Arts and culture organizations can fuel significant economic growth in cities and benefit all citizens, whether they attend a single play, exhibit or concert in their lifetime or not.
While this is not the message those of us working in this sector want to put out there — we do, after all, want as many people as possible to engage in meaningful experiences with our cultural offerings — the fact is that citizens reap the economic rewards of arts and culture organizations regardless of whether or not they partake.
Colorado Springs and surrounding communities — Manitou Springs, Woodland Park, Monument, Fountain, Pueblo and greater El Paso County — could together harness the power of this economic engine and boost significant growth in our local economies.
We don’t have to look very far to see how this might work for our region. Metro Denver enjoyed $1.76 billion in economic activity generated by its arts and culture sector in 2011, thanks to a forward-thinking sales tax passed by its citizens 24 years ago.
The Scientific and Cultural Facilities District (SCFD) Tax, approved by the citizens of Metro Denver in 1989, sends 1 cent on every $10 spent in the seven-county metro area to a tiered system of cultural and scientific facilities (Denver Botanic Gardens, Denver Art Museum, Denver Museum of Nature and Science, the Denver Zoo, and many more large, medium and small cultural nonprofits).
The results are astounding: After years of investing tax dollars in Denver’s cultural institutions, the SCFD tax brought in $41.9 million in revenues in 2011, which yielded $1.718 billion injected into the economy.
Clearly, this has been a smart investment by the taxpayers of Metro Denver, who have not only the economic results to be proud of but a region that is culturally vital, attracting businesses and entrepreneurs, coveted creative-class workers, and destination tourists from around the world.
Metro Denver’s population was estimated at 2.6 million in 2011; Colorado Springs and outlying areas had 622,263 in 2010 — approximately a quarter of the size. Our Cultural Office of the Pikes Peak Region (COPPeR) reported an economic impact of $72 million in 2010 from arts and culture nonprofits with no direct support from taxpayers.
Impact was calculated using the same evaluation tools as those employed in Denver’s SCFD reports. By comparison Colorado Springs combined with El Paso County generated 4.1 percent as much economic impact as was seen in Metro Denver in the same time period. When you consider our arts and culture sector generates these numbers without taxpayer funding, it’s remarkable. It’s also clear that we could be getting so much more from this economic sector if we invested in it.
Research was conducted for both cities using identical tools by calculating total economic activity. Economists track how many times a dollar is spent and re-spent within the local economy, and the economic impact generated by each round of spending.
COPPeR uses these same metrics to calculate the economic impact of organizations such as the one I direct, the UCCS Galleries of Contemporary Art. It’s estimated GOCA contributes $540,000 annually in economic benefit to Colorado Springs based on our 9,000 visitors in the 2011-2012 season. Compare that to the 1.3 million spectators for arts and culture programming in Colorado Springs in 2010, and the impact is easy to visualize.

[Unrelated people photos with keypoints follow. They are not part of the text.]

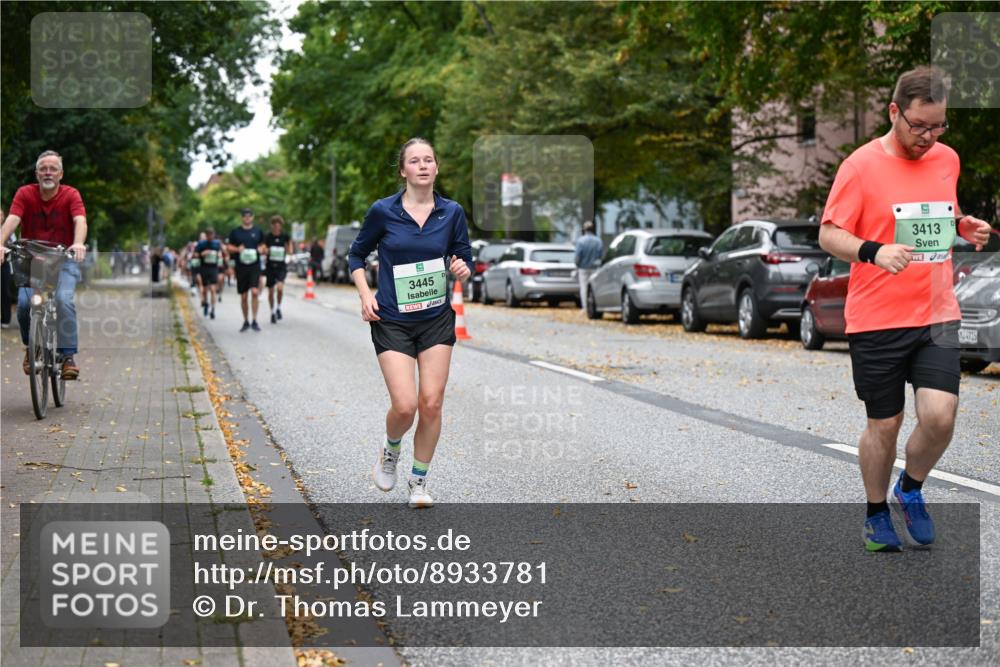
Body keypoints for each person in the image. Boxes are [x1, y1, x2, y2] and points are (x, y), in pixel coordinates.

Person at [818, 66, 992, 552]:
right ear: (895, 112)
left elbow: (939, 216)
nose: (929, 137)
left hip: (936, 312)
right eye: (920, 126)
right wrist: (874, 251)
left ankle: (909, 488)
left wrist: (964, 227)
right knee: (885, 423)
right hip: (877, 317)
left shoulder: (946, 159)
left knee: (940, 417)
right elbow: (829, 233)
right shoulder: (859, 165)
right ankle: (876, 513)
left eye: (939, 127)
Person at [348, 137, 473, 509]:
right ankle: (390, 451)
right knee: (405, 406)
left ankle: (418, 482)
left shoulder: (451, 213)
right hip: (393, 320)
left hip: (435, 318)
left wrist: (462, 268)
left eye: (429, 160)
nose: (422, 165)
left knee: (431, 403)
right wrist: (365, 294)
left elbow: (463, 257)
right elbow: (356, 255)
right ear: (403, 170)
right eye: (414, 161)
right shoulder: (383, 212)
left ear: (436, 168)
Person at [0, 150, 87, 379]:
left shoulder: (71, 194)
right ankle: (32, 348)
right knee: (24, 306)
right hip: (32, 261)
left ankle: (67, 356)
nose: (48, 172)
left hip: (63, 260)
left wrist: (78, 243)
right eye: (43, 169)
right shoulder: (25, 194)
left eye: (53, 169)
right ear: (36, 173)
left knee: (62, 299)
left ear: (61, 174)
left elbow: (80, 219)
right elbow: (13, 219)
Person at [226, 207, 265, 332]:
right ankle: (246, 321)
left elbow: (264, 246)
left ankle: (254, 320)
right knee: (243, 296)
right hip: (241, 266)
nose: (247, 217)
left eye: (249, 215)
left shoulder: (258, 231)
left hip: (254, 265)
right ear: (242, 217)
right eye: (245, 215)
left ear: (252, 217)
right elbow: (228, 247)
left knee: (254, 292)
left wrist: (261, 249)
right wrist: (237, 250)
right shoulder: (235, 232)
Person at [263, 215, 292, 323]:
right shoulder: (268, 237)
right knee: (271, 291)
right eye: (274, 224)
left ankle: (279, 307)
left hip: (281, 266)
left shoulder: (285, 236)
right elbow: (263, 248)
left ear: (280, 226)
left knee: (280, 288)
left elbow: (289, 249)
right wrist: (266, 250)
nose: (276, 227)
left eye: (278, 225)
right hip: (270, 266)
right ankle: (272, 311)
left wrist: (288, 251)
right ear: (271, 226)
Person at [195, 228, 224, 319]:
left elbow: (221, 253)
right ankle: (206, 303)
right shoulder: (201, 244)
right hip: (204, 267)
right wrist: (202, 254)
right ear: (206, 236)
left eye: (212, 235)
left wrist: (218, 254)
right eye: (209, 235)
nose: (210, 237)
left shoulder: (216, 244)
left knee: (212, 289)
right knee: (205, 289)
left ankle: (213, 309)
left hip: (213, 268)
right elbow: (195, 254)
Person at [574, 220, 602, 309]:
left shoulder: (580, 241)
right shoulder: (598, 241)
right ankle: (595, 306)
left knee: (584, 288)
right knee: (594, 287)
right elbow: (600, 255)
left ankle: (585, 307)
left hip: (583, 268)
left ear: (584, 230)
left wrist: (577, 265)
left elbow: (578, 255)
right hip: (595, 268)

Imagine what our arts and culture sector could generate in terms of economic and cultural impact if we had consistent funds such as the SCFD supplies in Metro Denver. A vital, thriving arts and culture sector would change the game for our region, attracting high-quality employers and keeping our younger generations from leaving in search of creative communities — like Denver.
We’ve got the natural beauty and climate — investing in our arts and culture would make us a remarkable destination in the region, building on our cultural history and legacy in the West. I suggest we all support — and fund — arts and culture for our own economic good.
Daisy McConnell is director of the UCCS Galleries of Contemporary Art.